### PROBLEM DETAILS
Copy out the text that accompanies each of the items below, line for line, without changing any wording, and leave the pictures out of your answer.

### PROVIDED DATA
Segment Open

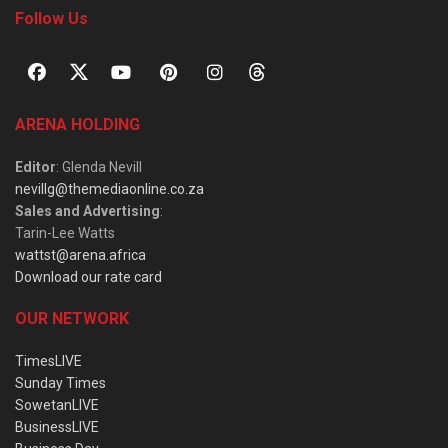
Follow Us
ARENA HOLDING
Editor
: Glenda Nevill
nevillg@themediaonline.co.za
Sales and Advertising
:
Tarin-Lee Watts
wattst@arena.africa
Download our rate card
OUR NETWORK
TimesLIVE
Sunday Times
SowetanLIVE
BusinessLIVE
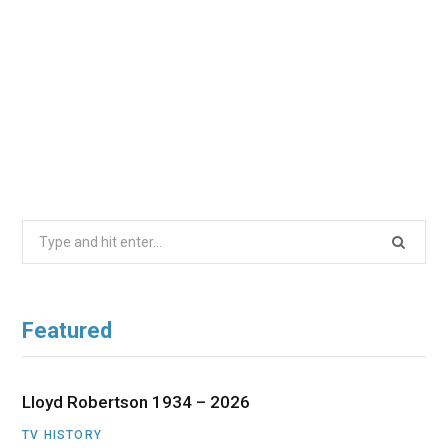
Search
for:
Featured
Lloyd Robertson 1934 – 2026
TV HISTORY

Segment Closed

### YOUR SOLUTION
Follow Us
ARENA HOLDING
Editor
: Glenda Nevill
nevillg@themediaonline.co.za
Sales and Advertising
:
Tarin-Lee Watts
wattst@arena.africa
Download our rate card
OUR NETWORK
TimesLIVE
Sunday Times
SowetanLIVE
BusinessLIVE
Search
for:
Featured
Lloyd Robertson 1934 – 2026
TV HISTORY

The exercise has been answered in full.